In a previous analysis of the same study group [7], we proposed a “survival bias” to explain an observation that the prevalence of significant coronary atherosclerosis in AS patients with an over-median age (> 76 years) was significantly higher compared to their younger counterparts only in men (89% vs. 55%, respectively, p = 0.002), while the corresponding proportions were similar in women, exhibiting, counterintuitively, even a slight opposite tendency (48% vs. 54%) [7]. The hypothetical survival bias could result from a high mortality in women with severe AS and coexistent CAD, which might have abolished the expected age-dependent rise in the prevalence of significant CAD in women with severe AS [7].
In contrast, in the present analysis, a higher prevalence of more advanced AS in older AS patients (aged > 76 years) compared to younger AS subjects was observed irrespective of sex, i.e. both in men (50% vs. 41%) and women (74% vs. 50%).

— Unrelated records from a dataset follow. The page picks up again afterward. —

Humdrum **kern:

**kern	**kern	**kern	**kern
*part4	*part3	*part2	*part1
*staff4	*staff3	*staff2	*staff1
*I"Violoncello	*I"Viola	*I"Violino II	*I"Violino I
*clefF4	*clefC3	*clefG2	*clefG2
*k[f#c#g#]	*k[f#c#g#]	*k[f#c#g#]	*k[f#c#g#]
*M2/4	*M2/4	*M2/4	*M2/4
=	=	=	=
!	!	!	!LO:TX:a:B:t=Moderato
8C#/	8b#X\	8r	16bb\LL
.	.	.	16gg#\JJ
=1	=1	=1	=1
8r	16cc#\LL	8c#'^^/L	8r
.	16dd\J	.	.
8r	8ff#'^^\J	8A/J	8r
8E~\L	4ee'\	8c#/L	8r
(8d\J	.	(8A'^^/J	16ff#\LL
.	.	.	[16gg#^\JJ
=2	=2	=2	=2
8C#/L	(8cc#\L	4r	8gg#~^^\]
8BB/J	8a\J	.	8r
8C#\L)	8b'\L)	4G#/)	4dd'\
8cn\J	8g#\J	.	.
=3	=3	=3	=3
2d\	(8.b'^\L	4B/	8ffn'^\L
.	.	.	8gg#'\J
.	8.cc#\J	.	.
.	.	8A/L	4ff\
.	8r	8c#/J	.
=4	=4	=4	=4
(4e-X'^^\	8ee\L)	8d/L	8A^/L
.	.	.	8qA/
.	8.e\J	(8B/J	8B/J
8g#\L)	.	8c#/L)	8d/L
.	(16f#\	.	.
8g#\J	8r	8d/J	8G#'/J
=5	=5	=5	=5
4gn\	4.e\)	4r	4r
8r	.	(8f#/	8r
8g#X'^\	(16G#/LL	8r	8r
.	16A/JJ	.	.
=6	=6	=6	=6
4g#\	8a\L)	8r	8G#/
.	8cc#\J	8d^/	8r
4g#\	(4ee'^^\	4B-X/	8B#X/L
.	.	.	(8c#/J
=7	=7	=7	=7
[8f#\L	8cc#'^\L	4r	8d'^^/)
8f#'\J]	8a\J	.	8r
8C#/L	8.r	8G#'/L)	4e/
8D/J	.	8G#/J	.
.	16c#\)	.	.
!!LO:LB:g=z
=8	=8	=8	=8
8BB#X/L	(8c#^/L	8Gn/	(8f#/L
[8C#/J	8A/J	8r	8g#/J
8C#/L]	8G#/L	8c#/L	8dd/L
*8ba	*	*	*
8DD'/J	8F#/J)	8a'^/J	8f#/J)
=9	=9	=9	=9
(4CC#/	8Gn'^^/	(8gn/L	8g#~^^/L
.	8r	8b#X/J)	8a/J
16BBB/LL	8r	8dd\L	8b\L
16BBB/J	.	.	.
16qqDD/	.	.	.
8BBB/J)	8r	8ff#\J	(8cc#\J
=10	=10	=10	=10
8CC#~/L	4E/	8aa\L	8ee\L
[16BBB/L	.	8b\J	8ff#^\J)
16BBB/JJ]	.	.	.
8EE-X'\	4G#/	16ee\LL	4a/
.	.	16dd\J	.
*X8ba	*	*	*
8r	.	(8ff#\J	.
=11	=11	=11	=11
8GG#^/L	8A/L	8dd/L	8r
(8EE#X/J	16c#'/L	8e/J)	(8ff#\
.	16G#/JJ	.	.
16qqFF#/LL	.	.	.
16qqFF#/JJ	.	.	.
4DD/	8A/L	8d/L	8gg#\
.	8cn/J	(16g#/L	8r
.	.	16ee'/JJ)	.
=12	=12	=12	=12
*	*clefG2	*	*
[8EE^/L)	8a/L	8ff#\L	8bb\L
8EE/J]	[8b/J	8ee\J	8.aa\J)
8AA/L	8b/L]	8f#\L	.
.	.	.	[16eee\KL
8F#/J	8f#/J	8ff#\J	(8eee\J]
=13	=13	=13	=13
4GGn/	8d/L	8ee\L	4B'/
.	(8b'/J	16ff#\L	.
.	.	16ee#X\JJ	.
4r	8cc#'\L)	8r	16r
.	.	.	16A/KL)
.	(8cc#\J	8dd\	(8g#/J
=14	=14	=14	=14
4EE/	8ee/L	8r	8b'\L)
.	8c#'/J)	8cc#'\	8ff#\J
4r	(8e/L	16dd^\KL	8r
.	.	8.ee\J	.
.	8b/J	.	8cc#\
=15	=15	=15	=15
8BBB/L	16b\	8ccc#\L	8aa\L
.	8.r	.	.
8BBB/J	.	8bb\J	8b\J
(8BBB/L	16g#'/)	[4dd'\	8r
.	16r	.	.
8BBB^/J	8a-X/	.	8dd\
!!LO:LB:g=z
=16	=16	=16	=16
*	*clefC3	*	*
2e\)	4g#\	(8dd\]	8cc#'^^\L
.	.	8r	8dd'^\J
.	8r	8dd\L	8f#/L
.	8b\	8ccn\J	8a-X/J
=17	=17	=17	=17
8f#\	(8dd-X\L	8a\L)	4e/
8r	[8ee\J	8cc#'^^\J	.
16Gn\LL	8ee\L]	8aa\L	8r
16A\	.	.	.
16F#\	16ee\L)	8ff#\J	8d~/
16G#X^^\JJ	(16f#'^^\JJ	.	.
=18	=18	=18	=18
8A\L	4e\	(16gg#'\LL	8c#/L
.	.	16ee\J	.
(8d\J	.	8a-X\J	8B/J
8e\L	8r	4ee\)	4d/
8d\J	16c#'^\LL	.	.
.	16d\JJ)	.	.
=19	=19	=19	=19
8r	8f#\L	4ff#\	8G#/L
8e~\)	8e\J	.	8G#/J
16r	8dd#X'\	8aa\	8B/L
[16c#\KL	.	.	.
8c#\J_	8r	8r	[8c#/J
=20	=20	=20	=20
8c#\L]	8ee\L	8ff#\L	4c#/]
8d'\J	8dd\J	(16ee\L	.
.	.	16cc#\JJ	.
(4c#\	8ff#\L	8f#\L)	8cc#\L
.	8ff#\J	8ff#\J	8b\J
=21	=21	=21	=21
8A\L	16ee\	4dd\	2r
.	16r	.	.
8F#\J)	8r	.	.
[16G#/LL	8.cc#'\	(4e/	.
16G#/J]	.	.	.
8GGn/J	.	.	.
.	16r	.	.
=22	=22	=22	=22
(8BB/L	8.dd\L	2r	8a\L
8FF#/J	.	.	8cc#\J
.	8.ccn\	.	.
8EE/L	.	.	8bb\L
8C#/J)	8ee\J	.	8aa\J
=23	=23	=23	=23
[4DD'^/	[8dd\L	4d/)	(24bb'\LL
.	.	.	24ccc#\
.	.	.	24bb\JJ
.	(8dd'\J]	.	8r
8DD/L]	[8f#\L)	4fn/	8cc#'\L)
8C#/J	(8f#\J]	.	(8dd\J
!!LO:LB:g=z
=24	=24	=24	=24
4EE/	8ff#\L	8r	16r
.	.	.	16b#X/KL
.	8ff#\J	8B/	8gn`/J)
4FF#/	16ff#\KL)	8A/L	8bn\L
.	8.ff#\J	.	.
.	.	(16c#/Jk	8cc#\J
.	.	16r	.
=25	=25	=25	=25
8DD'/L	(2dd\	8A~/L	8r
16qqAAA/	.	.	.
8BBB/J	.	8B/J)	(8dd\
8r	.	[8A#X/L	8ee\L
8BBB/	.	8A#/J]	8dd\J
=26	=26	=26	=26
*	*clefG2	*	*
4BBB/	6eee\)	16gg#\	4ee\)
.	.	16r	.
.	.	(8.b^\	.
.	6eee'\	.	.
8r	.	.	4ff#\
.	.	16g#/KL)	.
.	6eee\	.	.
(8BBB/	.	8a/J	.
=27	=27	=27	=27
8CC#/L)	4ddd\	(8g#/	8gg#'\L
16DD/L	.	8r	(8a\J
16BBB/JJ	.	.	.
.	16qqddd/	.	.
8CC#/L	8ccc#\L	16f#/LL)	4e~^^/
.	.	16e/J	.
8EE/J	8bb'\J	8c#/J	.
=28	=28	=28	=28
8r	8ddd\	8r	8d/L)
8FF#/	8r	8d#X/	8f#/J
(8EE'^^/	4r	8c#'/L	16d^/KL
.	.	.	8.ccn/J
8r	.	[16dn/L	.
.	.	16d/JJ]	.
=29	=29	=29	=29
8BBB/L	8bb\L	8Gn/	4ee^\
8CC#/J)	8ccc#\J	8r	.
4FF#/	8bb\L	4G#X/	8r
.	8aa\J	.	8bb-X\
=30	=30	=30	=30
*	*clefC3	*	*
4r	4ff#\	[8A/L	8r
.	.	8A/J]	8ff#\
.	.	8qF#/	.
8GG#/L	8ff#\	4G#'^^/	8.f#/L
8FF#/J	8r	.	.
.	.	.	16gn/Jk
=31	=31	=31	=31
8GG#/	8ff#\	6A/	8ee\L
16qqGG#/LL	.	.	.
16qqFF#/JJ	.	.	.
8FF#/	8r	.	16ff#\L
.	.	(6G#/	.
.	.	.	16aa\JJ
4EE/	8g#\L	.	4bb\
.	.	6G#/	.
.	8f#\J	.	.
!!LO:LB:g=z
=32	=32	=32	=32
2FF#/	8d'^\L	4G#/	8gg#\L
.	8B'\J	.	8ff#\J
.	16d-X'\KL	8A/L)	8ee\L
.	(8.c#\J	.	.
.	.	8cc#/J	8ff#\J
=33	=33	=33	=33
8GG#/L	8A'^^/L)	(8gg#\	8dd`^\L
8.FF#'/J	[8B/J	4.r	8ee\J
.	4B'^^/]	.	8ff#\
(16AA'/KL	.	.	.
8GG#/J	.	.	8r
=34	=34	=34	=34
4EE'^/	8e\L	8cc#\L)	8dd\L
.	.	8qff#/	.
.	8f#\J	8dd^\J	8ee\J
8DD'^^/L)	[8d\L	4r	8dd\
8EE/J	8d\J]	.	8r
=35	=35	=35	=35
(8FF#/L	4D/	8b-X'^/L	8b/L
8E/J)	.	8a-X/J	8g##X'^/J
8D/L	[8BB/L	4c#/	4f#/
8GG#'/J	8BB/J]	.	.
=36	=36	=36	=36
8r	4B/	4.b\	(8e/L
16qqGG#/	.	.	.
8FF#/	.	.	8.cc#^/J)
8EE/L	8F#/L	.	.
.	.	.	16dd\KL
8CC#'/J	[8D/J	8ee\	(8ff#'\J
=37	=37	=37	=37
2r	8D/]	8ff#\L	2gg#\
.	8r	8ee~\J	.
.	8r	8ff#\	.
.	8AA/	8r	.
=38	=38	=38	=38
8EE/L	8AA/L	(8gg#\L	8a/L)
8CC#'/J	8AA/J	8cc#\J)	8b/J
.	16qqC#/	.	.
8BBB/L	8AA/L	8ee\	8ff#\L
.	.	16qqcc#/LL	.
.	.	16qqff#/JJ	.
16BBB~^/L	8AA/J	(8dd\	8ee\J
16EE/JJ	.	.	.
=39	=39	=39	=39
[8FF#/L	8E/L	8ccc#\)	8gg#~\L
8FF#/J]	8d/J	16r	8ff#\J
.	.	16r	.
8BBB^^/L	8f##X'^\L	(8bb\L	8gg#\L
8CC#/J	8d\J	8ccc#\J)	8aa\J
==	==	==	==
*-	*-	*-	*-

This finding strengthens the previously proposed concept of survival bias, being concordant with the notion that a hypothetically altered mortality pattern in women with severe AS could be linked to coexistent CAD. Accordingly, we had previously found an interaction between age and gender with regard to concomitant prevalence of significant coronary atherosclerosis [7]. However, such an interaction was absent in the present study regarding the degree of AS severity. The latter would be expected if that interaction were related to a higher premature mortality of women owing to more severe AS, but not to concomitant CAD.


Within patients with severe AS, the degree of stenosis severity is associated with a similar prevalence of coexistent coronary and carotid atherosclerosis and atherosclerotic risk factors. Thus, a link between AS and risk factors may result from their association with concomitant atherosclerosis rather than AS by itself.

Conflict of interest

The authors declare no conflict of interest.